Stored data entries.
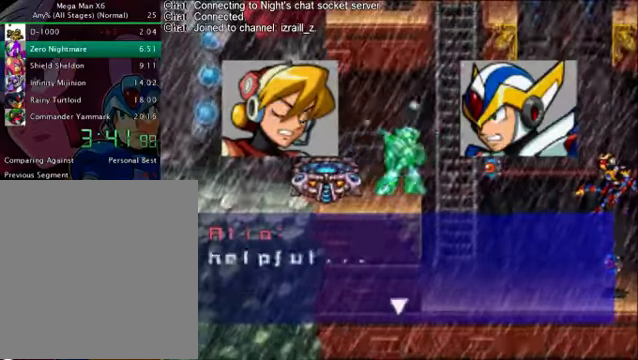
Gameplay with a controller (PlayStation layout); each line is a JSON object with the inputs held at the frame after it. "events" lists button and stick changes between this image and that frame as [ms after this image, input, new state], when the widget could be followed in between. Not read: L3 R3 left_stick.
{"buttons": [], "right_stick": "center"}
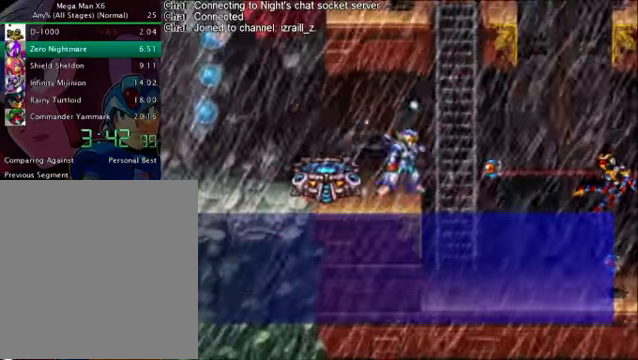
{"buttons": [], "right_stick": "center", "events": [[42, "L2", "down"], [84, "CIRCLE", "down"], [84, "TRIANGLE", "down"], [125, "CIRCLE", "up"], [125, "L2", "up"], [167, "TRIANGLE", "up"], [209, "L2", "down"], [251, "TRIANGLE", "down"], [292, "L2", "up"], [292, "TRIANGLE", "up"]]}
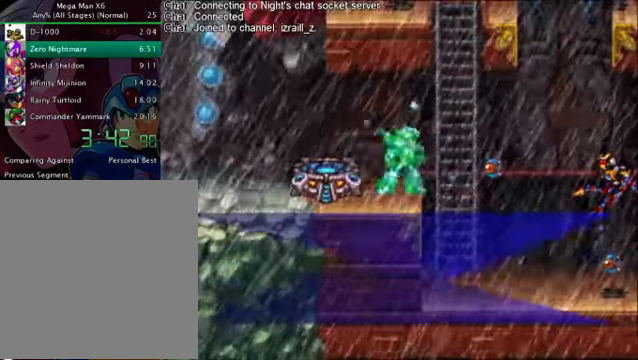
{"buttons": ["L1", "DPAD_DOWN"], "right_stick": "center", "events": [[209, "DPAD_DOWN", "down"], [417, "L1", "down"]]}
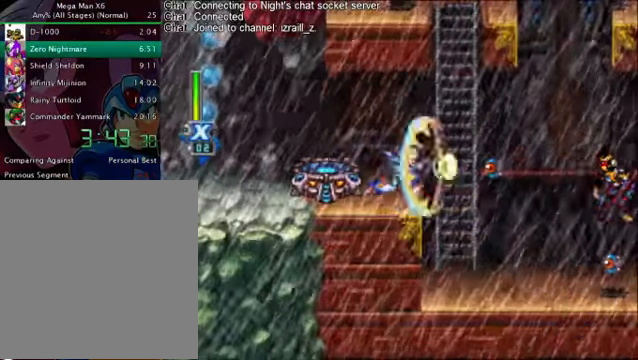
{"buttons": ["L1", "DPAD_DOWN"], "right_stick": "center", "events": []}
==
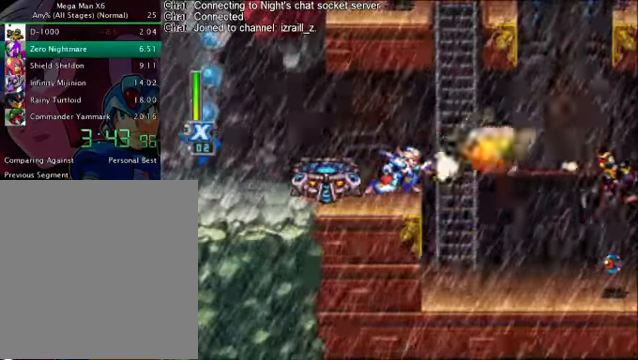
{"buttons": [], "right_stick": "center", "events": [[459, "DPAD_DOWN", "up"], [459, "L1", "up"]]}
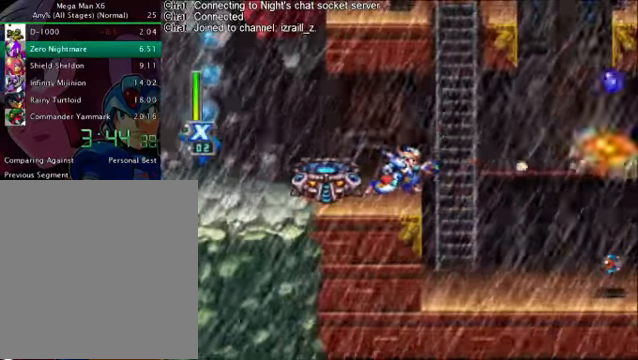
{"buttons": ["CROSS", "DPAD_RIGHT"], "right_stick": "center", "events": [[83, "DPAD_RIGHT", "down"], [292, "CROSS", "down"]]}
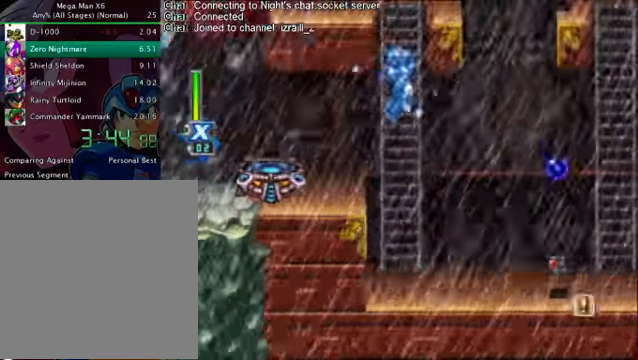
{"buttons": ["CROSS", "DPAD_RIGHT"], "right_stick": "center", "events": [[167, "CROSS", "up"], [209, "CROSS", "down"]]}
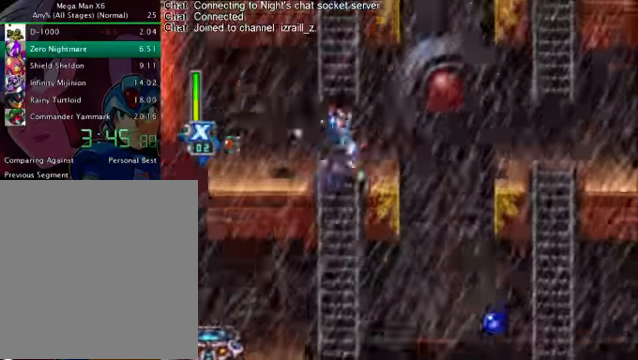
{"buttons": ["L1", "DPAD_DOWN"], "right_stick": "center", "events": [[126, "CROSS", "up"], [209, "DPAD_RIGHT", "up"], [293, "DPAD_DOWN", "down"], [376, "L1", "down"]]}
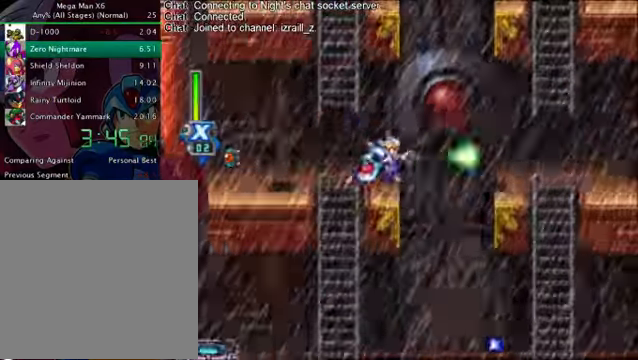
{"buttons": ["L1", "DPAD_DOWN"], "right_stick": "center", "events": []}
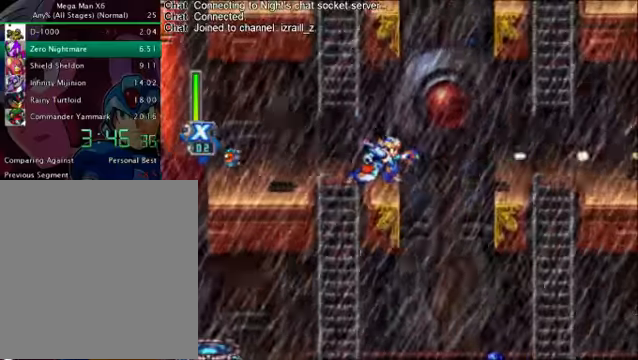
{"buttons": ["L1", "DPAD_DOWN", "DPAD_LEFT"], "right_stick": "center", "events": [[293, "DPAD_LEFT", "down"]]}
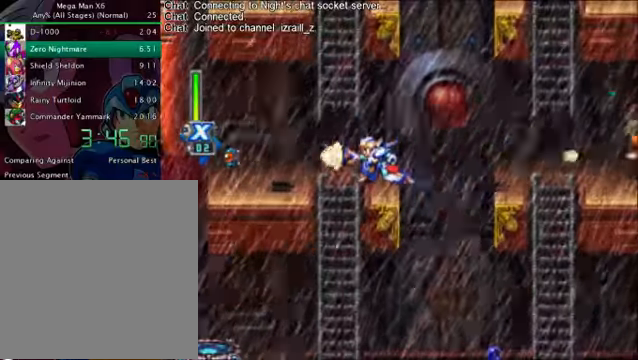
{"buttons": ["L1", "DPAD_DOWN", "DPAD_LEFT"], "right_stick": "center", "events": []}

Work to be completed. A line qualifies when it holds the word "events"; report all qualifying lines from the records above.

Response to the task.
Gameplay with a controller (PlayStation layout); each line is a JSON object with the inputs held at the frame after it. "events" lists button and stick changes between this image and that frame as [ms after this image, input, new state], when the widget could be followed in between. Not read: L3 R3 left_stick.
{"buttons": [], "right_stick": "center", "events": [[42, "L2", "down"], [84, "CIRCLE", "down"], [84, "TRIANGLE", "down"], [125, "CIRCLE", "up"], [125, "L2", "up"], [167, "TRIANGLE", "up"], [209, "L2", "down"], [251, "TRIANGLE", "down"], [292, "L2", "up"], [292, "TRIANGLE", "up"]]}
{"buttons": ["L1", "DPAD_DOWN"], "right_stick": "center", "events": [[209, "DPAD_DOWN", "down"], [417, "L1", "down"]]}
{"buttons": ["L1", "DPAD_DOWN"], "right_stick": "center", "events": []}
{"buttons": [], "right_stick": "center", "events": [[459, "DPAD_DOWN", "up"], [459, "L1", "up"]]}
{"buttons": ["CROSS", "DPAD_RIGHT"], "right_stick": "center", "events": [[83, "DPAD_RIGHT", "down"], [292, "CROSS", "down"]]}
{"buttons": ["CROSS", "DPAD_RIGHT"], "right_stick": "center", "events": [[167, "CROSS", "up"], [209, "CROSS", "down"]]}
{"buttons": ["L1", "DPAD_DOWN"], "right_stick": "center", "events": [[126, "CROSS", "up"], [209, "DPAD_RIGHT", "up"], [293, "DPAD_DOWN", "down"], [376, "L1", "down"]]}
{"buttons": ["L1", "DPAD_DOWN"], "right_stick": "center", "events": []}
{"buttons": ["L1", "DPAD_DOWN", "DPAD_LEFT"], "right_stick": "center", "events": [[293, "DPAD_LEFT", "down"]]}
{"buttons": ["L1", "DPAD_DOWN", "DPAD_LEFT"], "right_stick": "center", "events": []}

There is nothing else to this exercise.